Copy the records below word for word. Stop after the line that contains "Diagnoza całej klasy zajmie jedną godzinę lek".

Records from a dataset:
-- Opening Marker --

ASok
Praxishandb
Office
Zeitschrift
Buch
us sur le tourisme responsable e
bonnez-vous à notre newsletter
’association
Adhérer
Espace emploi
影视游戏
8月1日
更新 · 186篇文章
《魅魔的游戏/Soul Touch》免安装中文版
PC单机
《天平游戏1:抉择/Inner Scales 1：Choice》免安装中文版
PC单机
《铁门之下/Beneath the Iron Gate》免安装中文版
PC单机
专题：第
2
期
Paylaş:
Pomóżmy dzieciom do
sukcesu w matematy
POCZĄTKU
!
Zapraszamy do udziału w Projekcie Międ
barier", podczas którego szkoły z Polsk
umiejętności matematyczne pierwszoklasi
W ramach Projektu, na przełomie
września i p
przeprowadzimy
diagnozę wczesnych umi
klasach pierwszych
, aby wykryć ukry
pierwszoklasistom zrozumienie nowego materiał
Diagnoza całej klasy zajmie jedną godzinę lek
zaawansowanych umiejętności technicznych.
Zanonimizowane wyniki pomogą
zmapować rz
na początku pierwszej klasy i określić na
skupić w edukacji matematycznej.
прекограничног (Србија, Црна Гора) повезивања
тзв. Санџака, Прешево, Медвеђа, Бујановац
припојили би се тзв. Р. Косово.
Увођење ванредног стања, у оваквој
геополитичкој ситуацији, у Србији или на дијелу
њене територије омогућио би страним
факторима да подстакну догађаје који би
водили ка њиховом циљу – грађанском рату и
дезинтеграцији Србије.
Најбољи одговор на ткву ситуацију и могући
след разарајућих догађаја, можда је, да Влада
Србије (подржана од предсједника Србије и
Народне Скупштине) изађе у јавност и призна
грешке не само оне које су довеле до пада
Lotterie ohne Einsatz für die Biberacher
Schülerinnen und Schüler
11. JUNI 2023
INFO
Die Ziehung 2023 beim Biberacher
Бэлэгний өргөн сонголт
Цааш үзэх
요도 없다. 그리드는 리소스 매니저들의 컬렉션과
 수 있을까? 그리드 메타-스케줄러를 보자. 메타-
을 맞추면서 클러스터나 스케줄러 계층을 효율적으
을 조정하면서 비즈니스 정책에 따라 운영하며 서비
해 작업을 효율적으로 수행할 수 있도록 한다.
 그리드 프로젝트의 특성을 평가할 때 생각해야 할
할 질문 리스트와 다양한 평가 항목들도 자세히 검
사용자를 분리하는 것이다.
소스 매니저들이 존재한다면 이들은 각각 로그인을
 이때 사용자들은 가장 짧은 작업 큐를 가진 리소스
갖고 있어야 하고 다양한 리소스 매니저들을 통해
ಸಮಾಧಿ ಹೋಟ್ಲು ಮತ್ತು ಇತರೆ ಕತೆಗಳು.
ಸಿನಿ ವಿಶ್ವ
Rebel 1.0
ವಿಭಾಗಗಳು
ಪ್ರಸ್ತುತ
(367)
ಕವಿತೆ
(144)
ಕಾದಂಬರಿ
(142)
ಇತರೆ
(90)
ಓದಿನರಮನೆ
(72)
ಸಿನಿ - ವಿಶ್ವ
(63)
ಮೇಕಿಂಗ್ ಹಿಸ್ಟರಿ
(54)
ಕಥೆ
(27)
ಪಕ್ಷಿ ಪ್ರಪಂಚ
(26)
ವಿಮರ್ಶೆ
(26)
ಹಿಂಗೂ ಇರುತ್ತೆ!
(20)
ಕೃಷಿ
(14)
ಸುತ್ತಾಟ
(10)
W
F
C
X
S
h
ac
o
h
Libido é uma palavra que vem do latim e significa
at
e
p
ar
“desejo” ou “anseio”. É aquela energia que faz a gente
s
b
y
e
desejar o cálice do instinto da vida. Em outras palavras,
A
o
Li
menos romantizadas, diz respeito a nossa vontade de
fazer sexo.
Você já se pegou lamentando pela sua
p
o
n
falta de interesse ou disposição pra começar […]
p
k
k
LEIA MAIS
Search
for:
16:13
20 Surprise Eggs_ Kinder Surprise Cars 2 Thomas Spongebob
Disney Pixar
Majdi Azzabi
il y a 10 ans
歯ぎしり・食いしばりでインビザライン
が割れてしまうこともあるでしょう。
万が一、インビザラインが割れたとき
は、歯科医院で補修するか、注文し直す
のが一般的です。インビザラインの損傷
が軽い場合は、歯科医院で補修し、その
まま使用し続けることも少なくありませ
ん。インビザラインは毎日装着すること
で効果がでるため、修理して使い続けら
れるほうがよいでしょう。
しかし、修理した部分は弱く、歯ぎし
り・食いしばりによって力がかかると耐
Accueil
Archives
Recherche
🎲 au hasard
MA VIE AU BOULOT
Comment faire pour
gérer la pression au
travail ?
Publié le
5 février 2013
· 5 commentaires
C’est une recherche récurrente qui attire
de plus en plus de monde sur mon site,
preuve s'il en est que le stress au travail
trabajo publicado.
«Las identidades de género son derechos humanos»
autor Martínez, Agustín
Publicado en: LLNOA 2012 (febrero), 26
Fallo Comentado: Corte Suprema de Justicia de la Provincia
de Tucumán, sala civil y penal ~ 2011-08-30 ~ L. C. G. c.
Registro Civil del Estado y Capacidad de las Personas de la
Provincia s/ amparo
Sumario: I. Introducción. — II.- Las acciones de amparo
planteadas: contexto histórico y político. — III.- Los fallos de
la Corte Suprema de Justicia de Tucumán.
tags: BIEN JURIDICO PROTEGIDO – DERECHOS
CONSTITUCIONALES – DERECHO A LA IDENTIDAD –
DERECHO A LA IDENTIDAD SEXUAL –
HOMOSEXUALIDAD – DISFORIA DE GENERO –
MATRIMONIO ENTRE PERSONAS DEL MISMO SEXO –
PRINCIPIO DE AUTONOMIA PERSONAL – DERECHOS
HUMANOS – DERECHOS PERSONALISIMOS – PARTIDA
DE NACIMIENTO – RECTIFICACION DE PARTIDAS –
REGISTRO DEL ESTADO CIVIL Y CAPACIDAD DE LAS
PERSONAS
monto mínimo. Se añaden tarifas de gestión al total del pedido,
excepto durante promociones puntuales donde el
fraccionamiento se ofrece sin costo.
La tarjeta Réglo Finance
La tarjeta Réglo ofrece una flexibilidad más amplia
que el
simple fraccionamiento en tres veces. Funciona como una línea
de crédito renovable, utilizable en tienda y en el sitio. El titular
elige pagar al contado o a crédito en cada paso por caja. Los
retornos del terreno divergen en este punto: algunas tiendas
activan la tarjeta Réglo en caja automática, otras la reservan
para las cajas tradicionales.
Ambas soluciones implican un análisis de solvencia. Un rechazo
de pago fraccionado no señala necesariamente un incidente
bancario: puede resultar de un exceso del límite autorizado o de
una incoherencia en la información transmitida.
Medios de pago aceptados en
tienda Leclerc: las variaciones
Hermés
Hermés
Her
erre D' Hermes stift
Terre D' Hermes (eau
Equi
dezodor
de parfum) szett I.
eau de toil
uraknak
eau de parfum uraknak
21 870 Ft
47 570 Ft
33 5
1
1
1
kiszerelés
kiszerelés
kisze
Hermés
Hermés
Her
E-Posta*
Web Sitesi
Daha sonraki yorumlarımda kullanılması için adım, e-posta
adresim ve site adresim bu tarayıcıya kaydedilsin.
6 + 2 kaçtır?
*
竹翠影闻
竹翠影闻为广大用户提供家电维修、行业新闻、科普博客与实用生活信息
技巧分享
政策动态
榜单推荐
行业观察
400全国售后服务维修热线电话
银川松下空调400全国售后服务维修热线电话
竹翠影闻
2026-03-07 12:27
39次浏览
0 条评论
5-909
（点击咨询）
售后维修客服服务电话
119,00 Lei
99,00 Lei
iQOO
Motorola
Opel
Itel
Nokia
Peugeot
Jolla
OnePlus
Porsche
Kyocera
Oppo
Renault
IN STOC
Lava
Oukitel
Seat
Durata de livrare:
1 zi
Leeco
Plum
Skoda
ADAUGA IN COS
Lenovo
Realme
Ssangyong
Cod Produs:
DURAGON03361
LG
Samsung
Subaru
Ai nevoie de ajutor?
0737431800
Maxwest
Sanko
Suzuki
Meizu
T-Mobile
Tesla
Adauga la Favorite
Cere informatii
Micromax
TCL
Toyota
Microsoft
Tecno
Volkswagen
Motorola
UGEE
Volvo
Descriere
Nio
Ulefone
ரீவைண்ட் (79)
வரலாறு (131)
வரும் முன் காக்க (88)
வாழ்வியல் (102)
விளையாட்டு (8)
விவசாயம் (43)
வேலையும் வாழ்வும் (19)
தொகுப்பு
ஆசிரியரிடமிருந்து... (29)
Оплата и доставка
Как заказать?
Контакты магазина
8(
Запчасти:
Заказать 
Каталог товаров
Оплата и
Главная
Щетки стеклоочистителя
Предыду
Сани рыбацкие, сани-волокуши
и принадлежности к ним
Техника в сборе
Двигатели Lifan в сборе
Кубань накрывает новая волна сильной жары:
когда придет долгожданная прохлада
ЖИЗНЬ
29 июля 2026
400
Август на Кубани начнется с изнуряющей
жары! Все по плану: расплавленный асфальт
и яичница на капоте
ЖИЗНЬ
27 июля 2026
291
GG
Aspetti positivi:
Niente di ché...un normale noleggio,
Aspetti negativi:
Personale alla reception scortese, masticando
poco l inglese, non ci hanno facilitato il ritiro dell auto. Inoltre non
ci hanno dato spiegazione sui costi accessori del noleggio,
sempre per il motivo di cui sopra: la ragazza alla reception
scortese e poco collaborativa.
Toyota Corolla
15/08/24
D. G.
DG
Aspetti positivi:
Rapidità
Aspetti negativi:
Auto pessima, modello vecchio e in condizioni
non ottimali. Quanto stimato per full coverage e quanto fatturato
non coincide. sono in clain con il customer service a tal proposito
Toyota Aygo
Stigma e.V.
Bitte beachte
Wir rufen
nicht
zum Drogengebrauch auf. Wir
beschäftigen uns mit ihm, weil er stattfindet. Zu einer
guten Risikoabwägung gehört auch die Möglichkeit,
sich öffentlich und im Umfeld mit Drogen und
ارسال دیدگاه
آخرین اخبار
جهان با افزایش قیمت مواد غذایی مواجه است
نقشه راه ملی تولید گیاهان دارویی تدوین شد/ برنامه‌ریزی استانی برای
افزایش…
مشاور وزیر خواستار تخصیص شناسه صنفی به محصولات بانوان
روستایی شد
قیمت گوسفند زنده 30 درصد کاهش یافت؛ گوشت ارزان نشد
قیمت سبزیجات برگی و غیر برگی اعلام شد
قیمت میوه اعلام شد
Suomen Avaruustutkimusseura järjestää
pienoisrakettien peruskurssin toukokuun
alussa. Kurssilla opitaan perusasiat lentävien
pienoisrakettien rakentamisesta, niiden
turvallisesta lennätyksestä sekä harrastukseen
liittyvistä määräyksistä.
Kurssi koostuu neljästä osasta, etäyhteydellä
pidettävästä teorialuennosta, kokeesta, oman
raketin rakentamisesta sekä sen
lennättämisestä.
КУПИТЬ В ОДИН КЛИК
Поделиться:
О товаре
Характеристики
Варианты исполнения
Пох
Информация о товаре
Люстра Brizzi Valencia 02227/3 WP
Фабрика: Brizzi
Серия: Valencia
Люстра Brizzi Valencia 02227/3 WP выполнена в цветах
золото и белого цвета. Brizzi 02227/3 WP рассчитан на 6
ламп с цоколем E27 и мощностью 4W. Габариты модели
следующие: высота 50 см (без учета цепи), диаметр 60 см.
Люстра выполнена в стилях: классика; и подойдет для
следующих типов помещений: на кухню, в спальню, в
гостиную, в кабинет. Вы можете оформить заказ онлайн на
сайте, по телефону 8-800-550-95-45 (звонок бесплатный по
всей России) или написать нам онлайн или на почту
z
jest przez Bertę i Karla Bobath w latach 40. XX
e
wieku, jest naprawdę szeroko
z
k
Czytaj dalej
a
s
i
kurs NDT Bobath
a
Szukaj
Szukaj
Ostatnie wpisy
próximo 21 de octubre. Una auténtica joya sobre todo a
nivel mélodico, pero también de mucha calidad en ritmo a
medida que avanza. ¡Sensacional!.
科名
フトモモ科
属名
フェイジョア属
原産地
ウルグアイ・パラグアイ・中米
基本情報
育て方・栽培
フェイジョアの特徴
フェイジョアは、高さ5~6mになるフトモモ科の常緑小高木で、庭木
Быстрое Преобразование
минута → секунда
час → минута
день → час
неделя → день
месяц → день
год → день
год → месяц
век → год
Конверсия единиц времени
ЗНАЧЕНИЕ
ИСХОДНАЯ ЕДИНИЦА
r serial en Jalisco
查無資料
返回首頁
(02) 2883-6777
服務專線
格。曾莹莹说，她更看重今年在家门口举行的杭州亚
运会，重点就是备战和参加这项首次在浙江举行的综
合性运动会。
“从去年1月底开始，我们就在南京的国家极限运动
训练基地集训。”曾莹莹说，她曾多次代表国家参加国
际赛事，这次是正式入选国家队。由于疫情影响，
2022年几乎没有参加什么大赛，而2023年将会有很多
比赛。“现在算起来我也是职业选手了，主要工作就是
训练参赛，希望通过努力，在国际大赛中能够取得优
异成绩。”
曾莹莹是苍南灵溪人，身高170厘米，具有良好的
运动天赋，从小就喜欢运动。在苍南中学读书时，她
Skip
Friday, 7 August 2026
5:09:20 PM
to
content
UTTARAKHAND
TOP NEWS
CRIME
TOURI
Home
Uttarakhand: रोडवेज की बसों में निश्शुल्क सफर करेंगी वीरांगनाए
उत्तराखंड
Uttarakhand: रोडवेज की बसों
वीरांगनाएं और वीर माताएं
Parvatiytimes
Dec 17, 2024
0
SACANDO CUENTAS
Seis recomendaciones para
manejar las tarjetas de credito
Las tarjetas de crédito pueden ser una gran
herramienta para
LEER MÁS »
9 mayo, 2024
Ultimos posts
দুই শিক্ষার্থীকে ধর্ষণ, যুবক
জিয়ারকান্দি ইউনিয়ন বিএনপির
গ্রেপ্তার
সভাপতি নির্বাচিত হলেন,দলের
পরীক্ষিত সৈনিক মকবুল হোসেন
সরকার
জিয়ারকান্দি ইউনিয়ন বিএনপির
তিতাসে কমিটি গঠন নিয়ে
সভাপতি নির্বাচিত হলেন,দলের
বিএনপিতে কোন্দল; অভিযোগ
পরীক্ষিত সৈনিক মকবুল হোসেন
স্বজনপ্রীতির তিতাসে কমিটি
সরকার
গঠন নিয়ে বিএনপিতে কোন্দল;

-- Closing Marker --

* **Problem solution**:
ASok
Praxishandb
Office
Zeitschrift
Buch
us sur le tourisme responsable e
bonnez-vous à notre newsletter
’association
Adhérer
Espace emploi
影视游戏
8月1日
更新 · 186篇文章
《魅魔的游戏/Soul Touch》免安装中文版
PC单机
《天平游戏1:抉择/Inner Scales 1：Choice》免安装中文版
PC单机
《铁门之下/Beneath the Iron Gate》免安装中文版
PC单机
专题：第
2
期
Paylaş:
Pomóżmy dzieciom do
sukcesu w matematy
POCZĄTKU
!
Zapraszamy do udziału w Projekcie Międ
barier", podczas którego szkoły z Polsk
umiejętności matematyczne pierwszoklasi
W ramach Projektu, na przełomie
września i p
przeprowadzimy
diagnozę wczesnych umi
klasach pierwszych
, aby wykryć ukry
pierwszoklasistom zrozumienie nowego materiał
Diagnoza całej klasy zajmie jedną godzinę lek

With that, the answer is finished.